Ao ser questionado sobre o dito colapso da civilização ocidental, Coccia comenta sobre a importância do clássico “A Queda do Céu”, do francês Bruce Albert e do líder yanomami Davi Kopenawa.
“Essa obra mostra que não precisamos fazer uma oposição entre sociedades ocidentais e não ocidentais, e podemos convergir em algo maravilhoso. Isso nos faz superar essa questão do colapso”, acredita. “O interessante é pensar em como podemos produzir bases para que culturas diferentes possam se encontrar.”
O pensador afirma que, em muitos casos, os antropólogos também podem servir como agentes de colonização, mas, “antes de tudo, a antropologia é uma tentativa de produzir uma tradução recíproca e um casamento entre culturas”.
Por isso, ele considera urgente a criação de espaços de integração. “Através do livro de Kopenawa e Albert, por exemplo, a cultura yanomami se tornou mais compreensível para o Ocidente, mas o livro é a expressão do fato de que a cultura ocidental também se tornou algo que pode ser pensado de um ponto de vista yanomami, e isso é incrível.”
Coccia lembra que Kopenawa é um xamã, e, na cultura yanomami, são aqueles com habilidade para se conectar com o espírito da floresta. “Acho que o livro nos conecta com Kopenawa e os yanomami, e, consequentemente, através deles nos conectamos com o espírito da floresta”, pontua. “Por isso, é tão interessante adentrar a natureza pela porta da antropologia. Assim, aprendemos a não considerá-la como um objeto, mas como algo cultural.”

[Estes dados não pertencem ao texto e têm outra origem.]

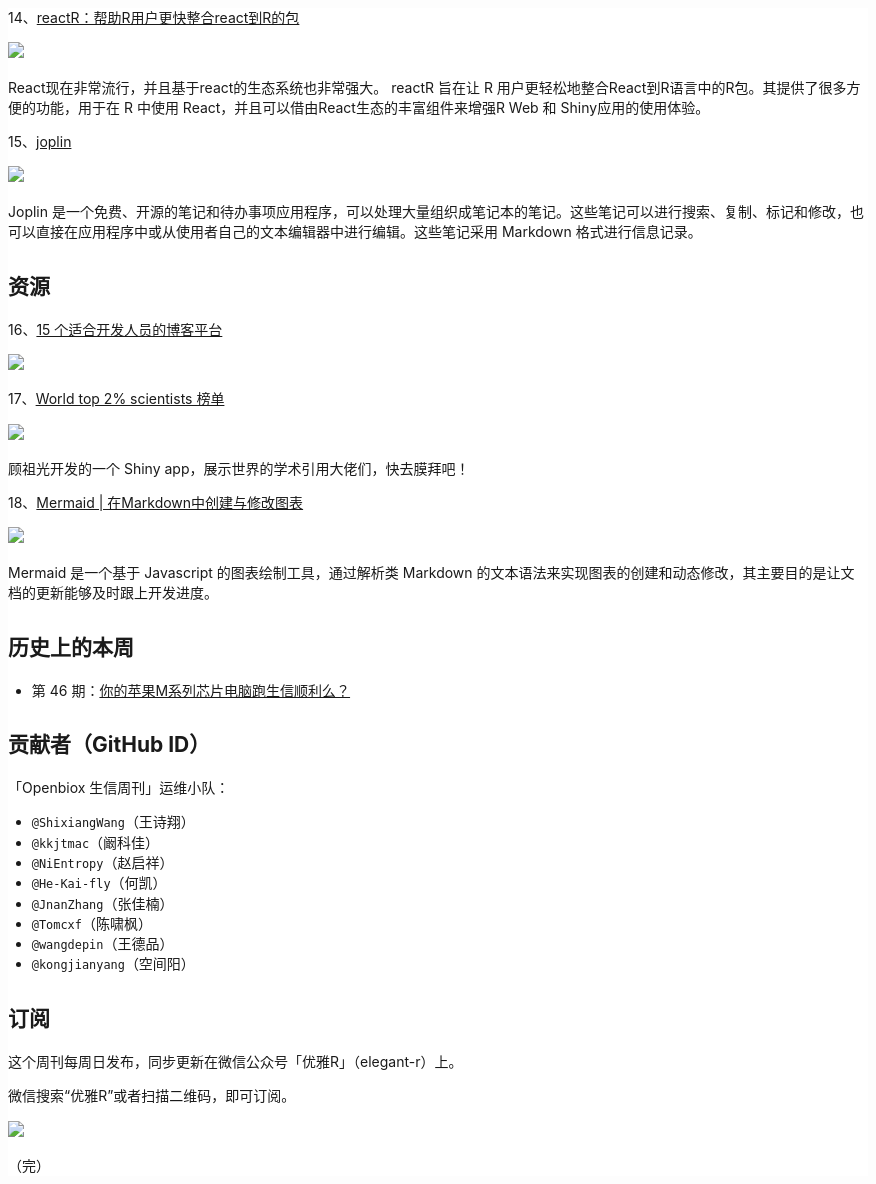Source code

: 14、[reactR：帮助R用户更快整合react到R的包](https://github.com/react-R/reactR/)

![](https://github.com/openbiox/weekly/assets/13445428/d26b8278-7c8e-42b7-988d-d253e9674b12)

React现在非常流行，并且基于react的生态系统也非常强大。 reactR 旨在让 R 用户更轻松地整合React到R语言中的R包。其提供了很多方便的功能，用于在 R 中使用 React，并且可以借由React生态的丰富组件来增强R Web 和 Shiny应用的使用体验。


15、[joplin](https://github.com/laurent22/joplin/)

![](https://files.mdnice.com/user/4331/5481e397-e722-47d4-82b6-699be853b765.png)

Joplin 是一个免费、开源的笔记和待办事项应用程序，可以处理大量组织成笔记本的笔记。这些笔记可以进行搜索、复制、标记和修改，也可以直接在应用程序中或从使用者自己的文本编辑器中进行编辑。这些笔记采用 Markdown 格式进行信息记录。

## 资源

16、[15 个适合开发人员的博客平台](https://www.codementor.io/@lovellifuad/15-clean-and-simple-open-source-blogging-platforms-for-your-developer-blog-qdrlfwhl6)


![](https://files.mdnice.com/user/4331/908124af-a507-4add-8100-063866439cc1.png)


17、[World top 2% scientists 榜单](https://jokergoooo.shinyapps.io/top2pct_scientists/_w_d3776e7e/#)


![](https://files.mdnice.com/user/4331/5b627487-415f-48de-b632-5f8c016051db.png)

顾祖光开发的一个 Shiny app，展示世界的学术引用大佬们，快去膜拜吧！

18、[Mermaid | 在Markdown中创建与修改图表 ](https://github.com/mermaid-js/mermaid)


![](https://files.mdnice.com/user/4331/8a2eec81-c384-436d-b94b-e4b966274544.png)

Mermaid 是一个基于 Javascript 的图表绘制工具，通过解析类 Markdown 的文本语法来实现图表的创建和动态修改，其主要目的是让文档的更新能够及时跟上开发进度。


## 历史上的本周

- 第 46 期：[你的苹果M系列芯片电脑跑生信顺利么？](https://mp.weixin.qq.com/s/-N_-wjHVxNczVZPhLo1QfA)

## 贡献者（GitHub ID）

「Openbiox 生信周刊」运维小队：

- `@ShixiangWang`（王诗翔）
- `@kkjtmac`（阚科佳）
- `@NiEntropy`（赵启祥）
- `@He-Kai-fly`（何凯）
- `@JnanZhang`（张佳楠）
- `@Tomcxf`（陈啸枫）
- `@wangdepin`（王德品）
- `@kongjianyang`（空间阳）

## 订阅

这个周刊每周日发布，同步更新在微信公众号「优雅R」（elegant-r）上。

微信搜索“优雅R”或者扫描二维码，即可订阅。

![](https://cdn.nlark.com/yuque/0/2022/png/471931/1648306398708-897e7ad4-6008-40f8-9200-ddee834b09a7.png)

（完）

É assim que, segundo o filósofo, podemos aprender a perceber todas formas de vida como expressões diferentes de uma única fonte. “O fato de uma pessoa ter nascido brasileira e outra italiana é resultado do acaso, isso não as impede de se comunicar e de se colocarem uma no lugar da outra”, reflete. “Da mesma forma, temos que ser capazes de reconhecer que ser uma planta, um cachorro ou um ser humano também é resultado do acaso. Nós somos a mesma coisa, compartilhamos a mesma vida.”